**EXERCISE DESCRIPTION:**
In the listing that follows, locate the line containing "BOTTELEUSE OFF-LINE SQ.HEX.90.4.F" and the line containing "4 Unité de formation". Retype exactly those two lines and every line between them, and nothing more.

**RECORDS TO USE:**

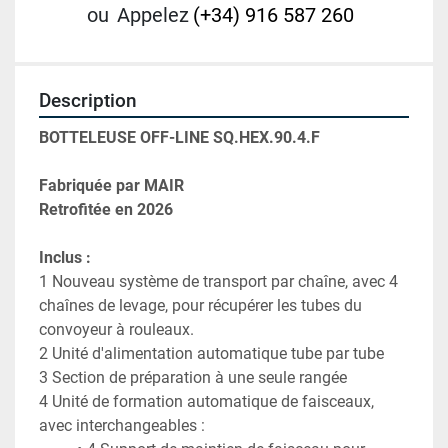
ou
Appelez
(+34) 916 587 260
Description
BOTTELEUSE OFF-LINE SQ.HEX.90.4.F
Fabriquée par MAIR
Retrofitée en 2026
Inclus :
1 Nouveau système de transport par chaîne, avec 4 
chaînes de levage, pour récupérer les tubes du 
4 Unité de formation automatique de faisceaux, 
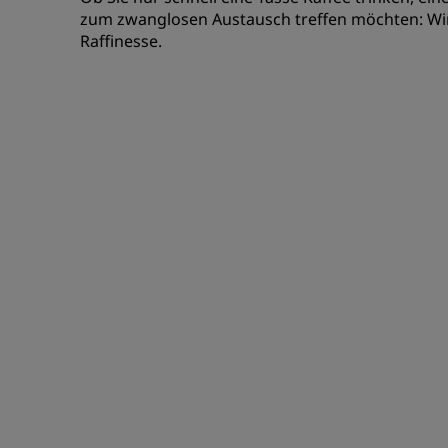
zum zwanglosen Austausch treffen möchten: Wir
Raffinesse.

**RESULT OF THIS TASK:**
BOTTELEUSE OFF-LINE SQ.HEX.90.4.F
Fabriquée par MAIR
Retrofitée en 2026
Inclus :
1 Nouveau système de transport par chaîne, avec 4 
chaînes de levage, pour récupérer les tubes du 
4 Unité de formation automatique de faisceaux, 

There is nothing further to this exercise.